Clin d’œil humoristique d’un journaliste canadien (Yves Boisvert, La Presse) couvrant les Jeux Olympiques. Il est fumeur. Tout comme un certain nombre de personnes qui accompagnent les délégations aux JO. Retour d’expérience.
Tiens, une file. Ils sont une dizaine, dans la cour intérieure très zen du centre des médias. Pourquoi font-ils la queue, quelle que soit l’heure ?
•• Ils attendent leur tour pour pénétrer dans un rectangle délimité par des arbustes. C’est le coin fumeur. Il n’accepte que six grilleurs de clopes à la fois, chacun dans ses 4 mètres carrés. Pour savourer pleinement ce moment de détente en plein air, les fumeurs tournent le dos à la file. C’est pas super relaxant de voir dix gars et filles taper du pied en attendant qu’on ait pris sa dernière taffe.

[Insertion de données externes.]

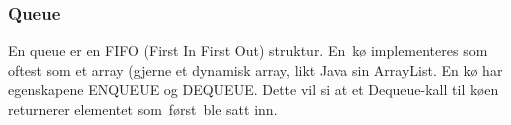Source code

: \documentclass[12pt]{report}
\begin{document}

\subsubsection*{Queue}
\setlength{\parskip}{0.0pt}
En queue er en FIFO (First In First Out) struktur. En\ kø implementeres som oftest som et array (gjerne et dynamisk array, likt Java sin ArrayList. En kø har egenskapene ENQUEUE og DEQUEUE.  Dette vil si at et Dequeue-kall til køen returnerer elementet som først ble satt inn.\par


\vspace{\baselineskip}
\setlength{\parskip}{10.56pt}

\vspace{\baselineskip}
\end{document}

•• Pourtant, on est « dehors », même si l’endroit est encadré d’édifices. Mais voyez-vous, au Japon, c’est dehors qu’on n’a pas le droit de fumer, et c’est en dedans qu’on peut allumer.
J’exagère, mais pas tant : il est interdit de fumer sur les trottoirs à Tokyo, mais on peut encore trouver des cafés, des bistros et des bars où il y a une zone fumeurs. La loi interdit depuis deux ans de fumer dans les restos, mais comme souvent au Japon, il y a des exceptions, des interprétations et des moyens de contourner l’interdiction.
Il faut dire que les trottoirs, quand on n’est pas en été de pandémie, sont densément peuplés, et l’interdiction sert autant à ne pas enfumer le voisin de gauche qu’à ne pas brûler le voisin de droite. Il n’en reste pas moins que pour l’Occidental, il y a un certain étonnement à voir des carrés « fumeurs » où sont rassemblés pour quelques instants les fumeurs urbains.
•• Il va de soi qu’on n’écrase pas ses mégots dans la rue, pas plus qu’on ne jette des déchets sur le trottoir. Qui ferait une chose comme ça ? Appelons la ville, Tokyo la nette. Plus propre que ça, tu fais des opérations à cœur ouvert dans un parking ou des concours de léchage de bancs de parc.
•• D’après les données de l’OMS en 2015, le Japon arrive au 60ème rang mondial pour la prévalence du tabagisme : 22 % des Japonais fument. Moins que la Grèce (42 %), l’Allemagne (30 %), la France (27 %) ou la Chine (25 %), mais plus que les États-Unis (17 %) ou le Canada (15 %).
Quel que soit le pays, remarquez, l’habitat naturel du fumeur se réduit aussi vite que celui du caribou forestier, qu’on met en enclos lui aussi. L’hiver à Montréal, on va se les geler par -20 sur les trottoirs. L’été à Tokyo, on prend son numéro pour fumer dehors.